By Professor Stuart Haszeldine – SCCS Director & Professor of Carbon Capture and Storage, The University of Edinburgh
A green industrial strategy for Scotland is a very welcome vision. Scotland has immense opportunities to grow from a fossil fuel economy into a clean and green energy provider of wind power, electricity, and low carbon hydrogen. These new industries will adapt skilled workers and create wealth for many decades to come. And Scotland can offer huge quantities of exceptionally secure carbon storage to assist our European neighbours to decarbonise.
The Scottish Government sees carbon capture, utilisation and storage (CCUS) as one of the top five areas of strength and opportunity for Scotland to compete in the global transition to net zero. As European mandates rapidly increase the demand for CO2 storage, this is an opportunity for Scotland to help the established offshore oil industry transition to a new business of storing as much carbon as it produces each year - aligned with the recent United Kingdom Supreme Court judgements.

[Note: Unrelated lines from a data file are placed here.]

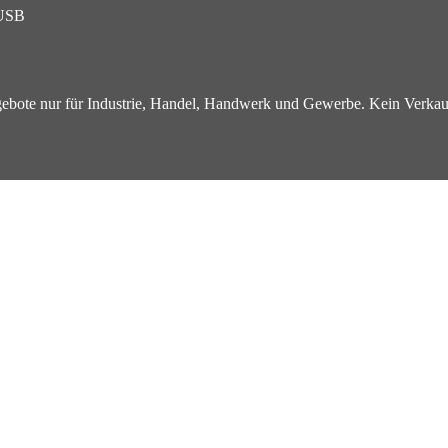
USB
ebote nur für Industrie, Handel, Handwerk und Gewerbe. Kein Verkau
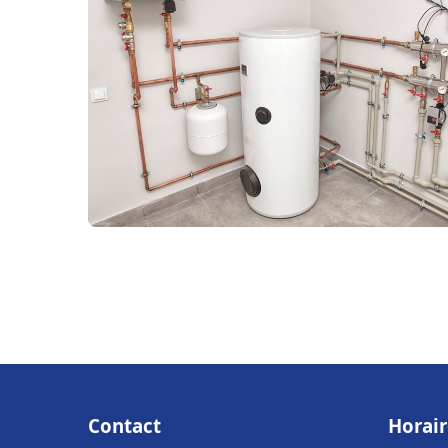
Contact
Horair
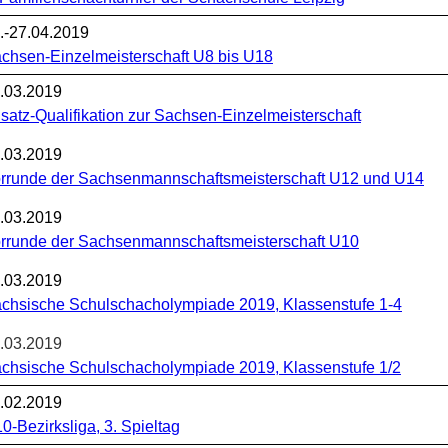
.-27.04.2019
chsen-Einzelmeisterschaft U8 bis U18
.03.2019
satz-Qualifikation zur Sachsen-Einzelmeisterschaft
.03.2019
rrunde der Sachsenmannschaftsmeisterschaft U12 und U14
.03.2019
rrunde der Sachsenmannschaftsmeisterschaft U10
.03.2019
chsische Schulschacholympiade 2019, Klassenstufe 1-4
.03.2019
chsische Schulschacholympiade 2019, Klassenstufe 1/2
.02.2019
0-Bezirksliga, 3. Spieltag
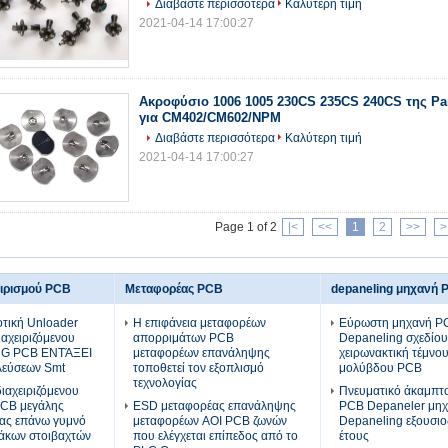
Διαβάστε περισσότερα
Καλύτερη τιμή
2021-04-14 17:00:27
Ακροφύσιο 1006 1005 230CS 235CS 240CS της P
για CM402/CM602/NPM
Διαβάστε περισσότερα
Καλύτερη τιμή
2021-04-14 17:00:27
Page 1 of 2
|<
<<
1
2
>>
>
ειρισμού PCB
Μεταφορέας PCB
depaneling μηχανή 
τική Unloader
Η επιφάνεια μεταφορέων
Εύρωστη μηχανή P
ιαχειριζόμενου
απορριμάτων PCB
Depaneling σχεδίου
NG PCB ΕΝΤΆΞΕΙ
μεταφορέων επανάληψης
χειρωνακτική τέμνο
λεύσεων Smt
τοποθετεί τον εξοπλισμό
μολύβδου PCB
τεχνολογίας
αχειριζόμενου
Πνευματικό άκαμπτο
PCB μεγάλης
ESD μεταφορέας επανάληψης
PCB Depaneler μη
τας επάνω γυμνό
μεταφορέων AOI PCB ζωνών
Depaneling εξουσι
άκων στοιβαχτών
που ελέγχεται επίπεδος από το
έτους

With timely government support through licensing and regulation, Scotland can become a centre for a broader green economy. These projects are being built now across Europe, creating new opportunities for construction and service companies. And abundant CO2 storage is available now beneath the seabed around Scotland. And carbon capture is being applied now in Scotland on agriculture and distilling. And low carbon hydrogen and electricity is being created now to infill variable wind power. Carbon management has arrived. Scotland needs only to grasp the prize.
If Scotland is not yet ready to build and strengthen the economy in the transition from fossil fuels, lessons have not been learned from the externally driven closures of Linwood and Bathgate car manufacturing, Ravenscraig steel, Cockenzie and Longannet coal power. And now Grangemouth refinery. Looking back, why did Scotland not already have a long conversation concluded with INEOS to create a transition of mutual benefit? Perhaps by redeploying the established skilled people to make bio-refinery products; and promoting the CCUS opportunity for Grangemouth to become a low carbon cluster of new industries? "But you know our sense of timing. We always wait too long”. A conversation about the future of Grangemouth petrochemicals must be introduced. And Mossmorran too, on borrowed time and fading North Sea hydrocarbons. The opportunity is clear. It's only a matter of timing.